In the k-means algorithm, what happens if two of the initially chosen centroids are extremely near to each other?

Say I have two centroids c1 and c2, and d(c1, c2) ~ 0, i.e. the distance between c1 and c2 is very near to 0. In such cases,how do I determine whether I should allot a point x to the centroid c1 or c2, seeing as x will be equidistant from both c1 and c2?

One approach I found is to calculate the median between c1 and c2, and allot all values lesser than the median to c1 and all values greater to the centroid to c2.

Are there any other solutions?


So, you're problem is that the initialized locations of the centroids $c1$ and $c2$ are very close? This shouldn't be a problem--the $k$-mean centroids are very good at 'falling into place' as the algorithm runs (one of the good things about the alg), as long as the two starting locations are not EXACT.

A given point $x$ should effectively never (i.e. hardly ever) be equidistant to both centroids.

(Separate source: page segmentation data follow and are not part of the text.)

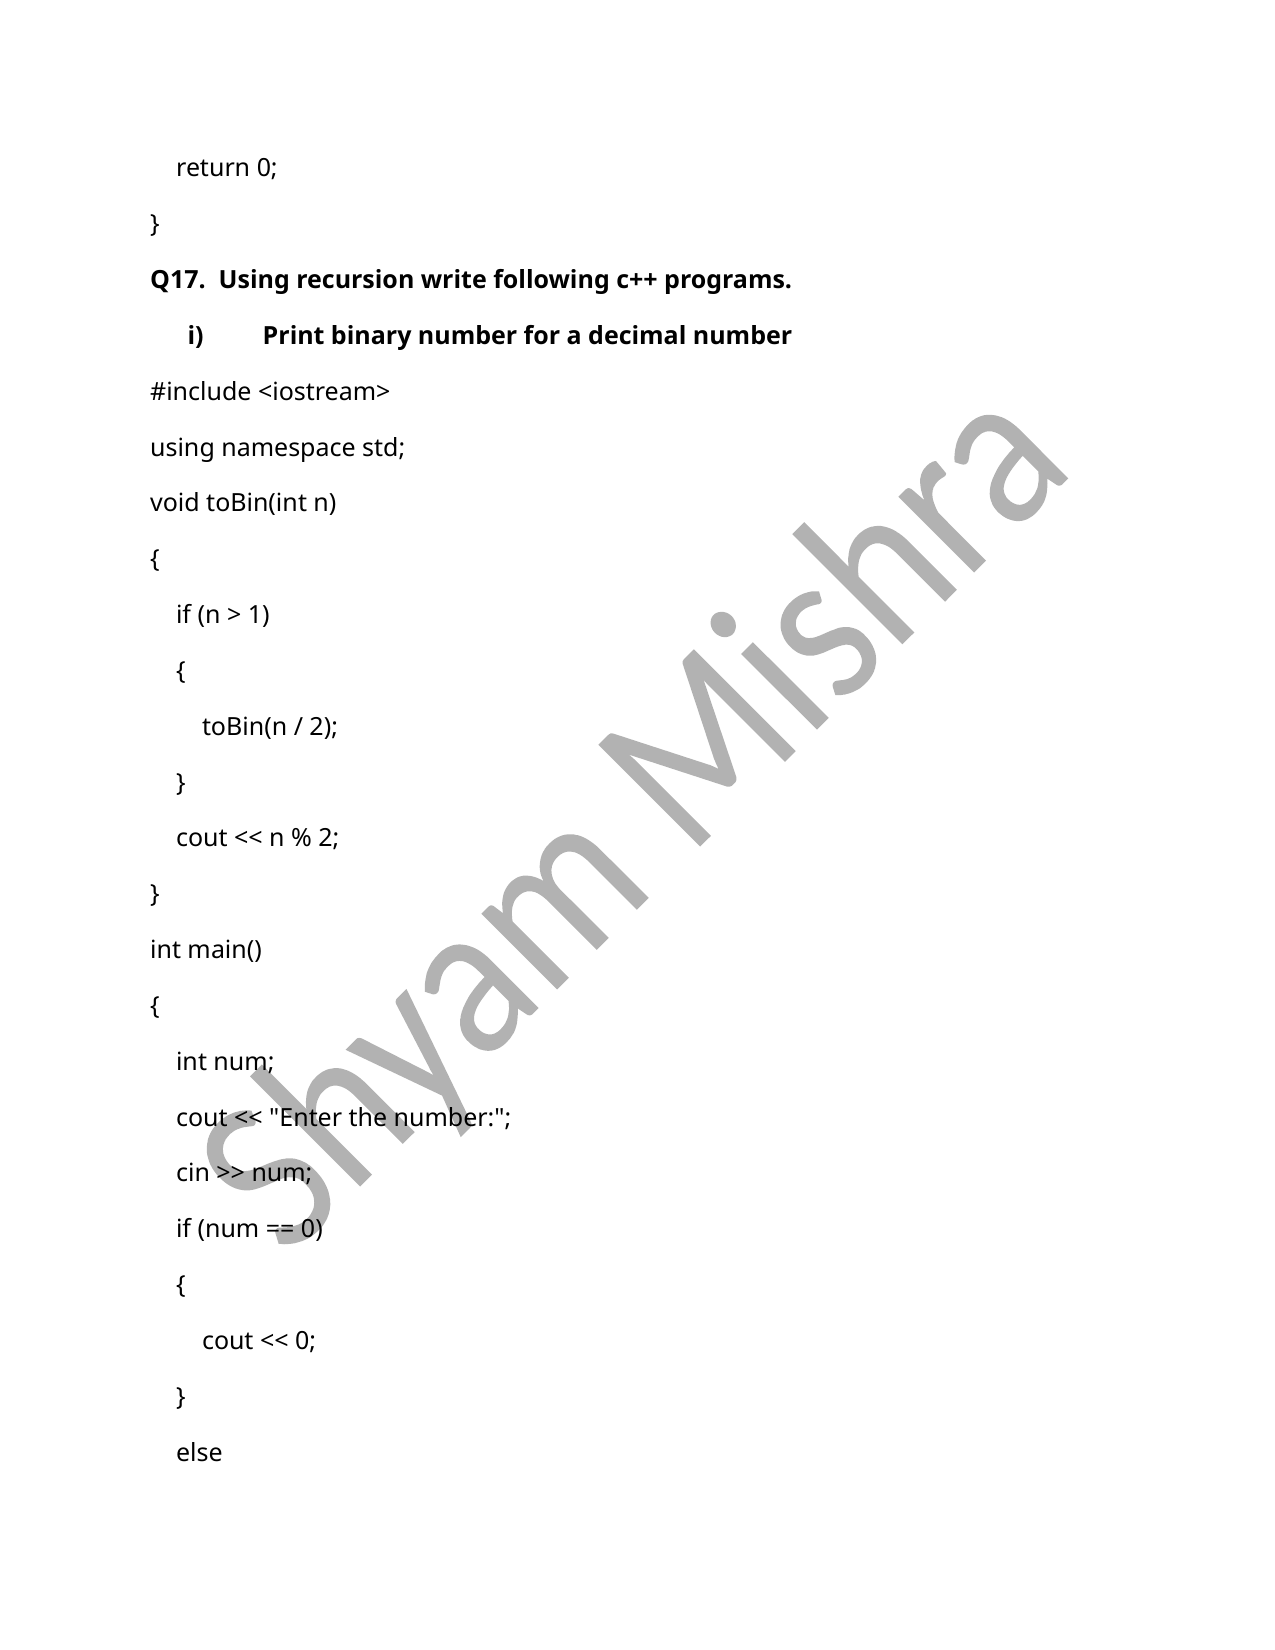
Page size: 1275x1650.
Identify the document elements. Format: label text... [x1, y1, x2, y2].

text } [150, 1378, 1125, 1412]
text } [150, 876, 1125, 910]
text if (n > 1) [150, 597, 1125, 631]
text } [150, 206, 1125, 240]
text Q17. Using recursion write following c++ programs. [150, 262, 1125, 296]
text cout << "Enter the number:"; [150, 1099, 1125, 1133]
list Print binary number for a decimal number [187, 317, 1125, 352]
text cin >> num; [150, 1155, 1125, 1189]
text int main() [150, 932, 1125, 966]
text { [150, 541, 1125, 575]
text { [150, 987, 1125, 1022]
text cout << n % 2; [150, 820, 1125, 854]
text return 0; [150, 150, 1125, 184]
text { [150, 652, 1125, 687]
text cout << 0; [150, 1322, 1125, 1357]
text int num; [150, 1043, 1125, 1077]
text #include <iostream> [150, 373, 1125, 407]
text else [150, 1434, 1125, 1468]
text void toBin(int n) [150, 485, 1125, 519]
text toBin(n / 2); [150, 708, 1125, 742]
text using namespace std; [150, 429, 1125, 463]
text } [150, 764, 1125, 798]
text { [150, 1267, 1125, 1301]
text if (num == 0) [150, 1211, 1125, 1245]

If it is, I suppose you could select randomly.

If you really need, another solution could be to randomly divide your dataset into $k$ groups, and define the initial centroids as the means as each of these groups.

I spent a little while coding something to show images of the initializations not mattering, but then found this little applet which demonstrates things nicely: http://home.deib.polimi.it/matteucc/Clustering/tutorial_html/AppletKM.html


Tied distances are rather unusual. So even if the points are close, one will be nearer.

But lets look at what happens if we happened to draw two duplicate points as initial centers.

Then the distance of any point to these two will be the same.

Most implementations will assign all points to either the first or the last cluster. So what happens then? That center moves to the global data mean. The other one remains unchanged (usually: some implementations may fail on empty clusters, or decrease k, or draw a new center). At least two points (or initial centers) will be assigned to that mean on the next iteration, and the first center will thus move further away from these initial values. So we don't really have a problem here (well, some bad implementarions may have a division by zero ...), it just takes a bit longer to converge.

A slight problem may arise if our data is symmetric. Assume we have data points

 0  1  2  3  4    10 10    16 17 18 19 20

We would intuitively like our centers to be something symmetric like 4 and 16 if we use k=2 (the optimum solution probably is 2 and 15.x, so not symmetric).

But if we draw 10 and 10 as initial cluster centers, we will usually get a result where all points are assigned to the first cluster, mean 10, and no points in the second cluster (mea remains at previous value 10).